It makes sense to me to review these e-booklets together. The introduction to both books is identical as the theme of each booklet is the same: routines with business cards for the mentalist (though some magicians may be interested too). There are three detailed routines in each booklet with variations on some of them included and material to print out so you can get them printed on your business cards or print on stickers to add to your business cards while you experiment with the routines. If you like the first book, you’ll want the second.
There have been booklets on routines with business cards before (I wrote one myself decades ago) but these are aimed more for those who lean towards mentalism. The mentalist might write a prediction on a business card before leaving it with someone or do a ‘flash’ magic square a la Roy Johnson or Doug Dyment but the routines in these booklets are meant to be more interactive and in some cases done over the phone later. The idea is that the person you give the business card to prompts the demonstration by asking about what he sees on your card.

Problems and tasks »
#1 Reproduce the part of the business-card booklet review that opens with the words containing "There have been" and closes with "on your card.".
#2 Answer these questions from the business-card booklet review:
(a) How many detailed routines does each booklet contain?
(b) Which two people are named in connection with the "flash" magic square?
(c) Who prompts the demonstration, and how?
#3 Resume the review of the business-card booklets after its last sentence and keep writing.

Information shown »
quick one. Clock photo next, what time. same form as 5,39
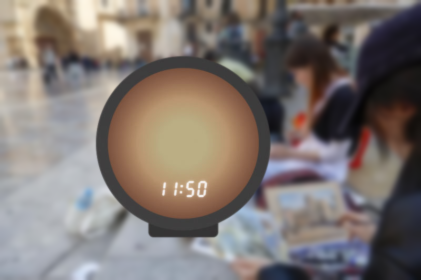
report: 11,50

Results for the exercise »
#1
There have been booklets on routines with business cards before (I wrote one myself decades ago) but these are aimed more for those who lean towards mentalism. The mentalist might write a prediction on a business card before leaving it with someone or do a ‘flash’ magic square a la Roy Johnson or Doug Dyment but the routines in these booklets are meant to be more interactive and in some cases done over the phone later. The idea is that the person you give the business card to prompts the demonstration by asking about what he sees on your card.

#2
(a) Three.
(b) Roy Johnson and Doug Dyment.
(c) The person given the business card prompts it by asking about what he sees on the card.

#3
Just as there are some mentalists that don’t like to use playing cards I’ve come across some that don’t like to use printed lists so if you’re one of those then walk right on by. For the most part the routines use mathematical principles and clever forces so the mere mention of math has lost some more readers unless you’ve previously read anything by The Unknown Mentalist in which case you might stick around.
The first routine in the first booklet is called Telepathy Test. On the back of the business card is what looks like a word search puzzle and a list of words. After the performers introductory patter the participant chooses a word and looks for it in the puzzle. The performer is able to reveal the word he is looking at.
Routine two is called Digital Destiny. Apart from information on the business card (a list of words) another small card is used with different years on in three different colors. One side of the card has dates from the past and the other the future. In the simplest version of the routine as soon as someone picks a color you know which word they will eventually end up with.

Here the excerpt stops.